Source passage section start
Within the past year, the Division of Cardiology at the University of Ottawa Heart Institute has cast a wide net, reaching across the globe to expand its roster with talented young physicians. These four new staff members represent five continents among them and bring extensive training from leading institutions around the world.
Girish Dwivedi
Girish Dwivedi, MD, PhD, is one of very few cardiologists in Canada with advanced training in several cardiac imaging technologies. These include echocardiography, magnetic resonance imaging (MRI), computed tomography (CT) and positron-emission tomography (PET).
Born in India and now a British citizen, Dr. Dwivedi trained in both India and England before coming to the Heart Institute as a clinical fellow in 2011. While here, he received the prestigious Banting Postdoctoral Fellowship and subsequently joined the Division of Cardiology. In England, he had already achieved important findings in clinical imaging research.
In addition to his clinical activities at the Heart Institute, he will continue to conduct research on inflammation as a cause of heart disease, with a particular focus on patients with arthritis and psoriasis. Having these conditions puts individuals at greater risk of heart disease, and systemic inflammation plays a contributing role in all three conditions.
Ellamae Stadnick
Heart failure is an area of study that the Heart Institute has earmarked for expansion as the number and severity of patients with the condition grow. Ellamae Stadnick, MD, is playing a central role in this effort. With a master’s degree in molecular biology, Dr. Stadnick completed her initial medical training and a fellowship in echocardiography at the University of British Columbia. She followed this with a fellowship in advanced heart failure and transplantation at Stanford University in California before being recruited to the Heart Institute in 2013.
Along with the Heart Institute’s other heart failure experts in cardiology and nursing, Dr. Stadnick has helped establish a new inpatient Heart Failure Service. This initiative is focused on the sickest patients, who may be potential candidates for heart transplant, ventricular assist devices or end-of-life care. In addition, she will be helping to introduce new approaches to heart failure care, increase outreach to family health units in the region and further build the heart failure fellowship program.
Thais Coutinho
Thais Coutinho, MD, is a young physician and researcher already making a name for herself. Certified in internal medicine, cardiology, vascular medicine and echocardiography, Dr. Coutinho has made numerous presentations at national and international meetings and has published several peer-reviewed manuscripts. At the 2013 Canadian Cardiovascular Congress, she presented featured research on the impacts of arterial stiffness.
A native of Brazil, Dr. Coutinho received her medical degree from the Universidade Federal do Rio de Janeiro and continued her training with several years as a fellow at the Mayo Clinic in the United States. She has received a number of honours, including the American Heart Association Young Investigator and Women in Cardiology Awards and the Mayo Clinic Cardiovascular Division Outstanding Achievement Award.
Source passage section end
Data records section start
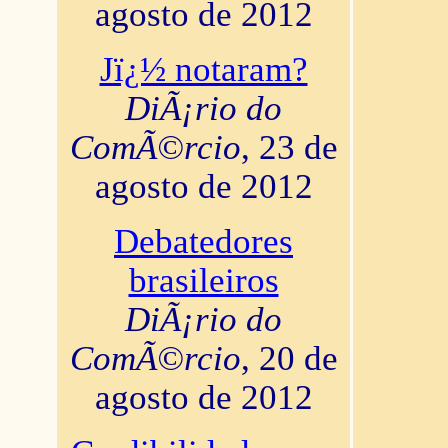
agosto de 2012
Jï¿½ notaram?
DiÃ¡rio do
ComÃ©rcio
, 23 de
agosto de 2012
Debatedores
brasileiros
DiÃ¡rio do
ComÃ©rcio
, 20 de
agosto de 2012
Data records section end
» Task description
Return the passage about the Heart Institute's new cardiology staff word for word, starting at "Within the past" and ending at "around the world.".

» Output of the exercise
Within the past year, the Division of Cardiology at the University of Ottawa Heart Institute has cast a wide net, reaching across the globe to expand its roster with talented young physicians. These four new staff members represent five continents among them and bring extensive training from leading institutions around the world.